**TASK GOAL:** From the line that contains "началу работы" to the end of the entries, copy each line exactly, though the pictures stay out.

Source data
::::::::

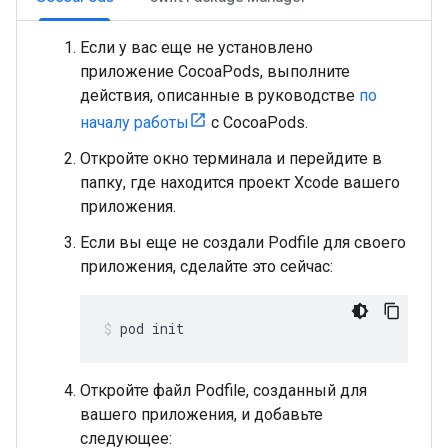
Если у вас еще не установлено
приложение CocoaPods, выполните
действия, описанные в руководстве
по
началу работы
с CocoaPods.
Откройте окно терминала и перейдите в
папку, где находится проект Xcode вашего
приложения.
Если вы еще не создали Podfile для своего
приложения, сделайте это сейчас:
pod init
Откройте файл Podfile, созданный для
вашего приложения, и добавьте
следующее:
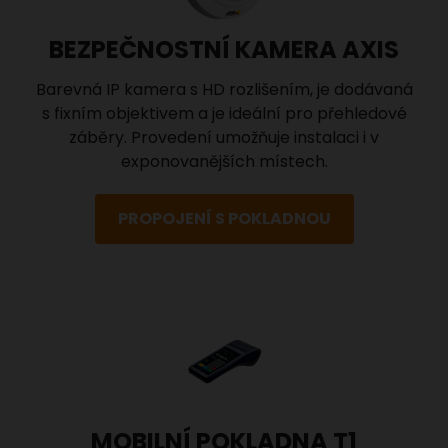
BEZPEČNOSTNÍ KAMERA AXIS
Barevná IP kamera s HD rozlišením, je dodávaná
s fixním objektivem a je ideální pro přehledové
záběry. Provedení umožňuje instalaci i v
exponovanějších místech.
PROPOJENÍ S POKLADNOU
MOBILNÍ POKLADNA T1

::::::::

**RESULT:**
началу работы
с CocoaPods.
Откройте окно терминала и перейдите в
папку, где находится проект Xcode вашего
приложения.
Если вы еще не создали Podfile для своего
приложения, сделайте это сейчас:
pod init
Откройте файл Podfile, созданный для
вашего приложения, и добавьте
следующее:
BEZPEČNOSTNÍ KAMERA AXIS
Barevná IP kamera s HD rozlišením, je dodávaná
s fixním objektivem a je ideální pro přehledové
záběry. Provedení umožňuje instalaci i v
exponovanějších místech.
PROPOJENÍ S POKLADNOU
MOBILNÍ POKLADNA T1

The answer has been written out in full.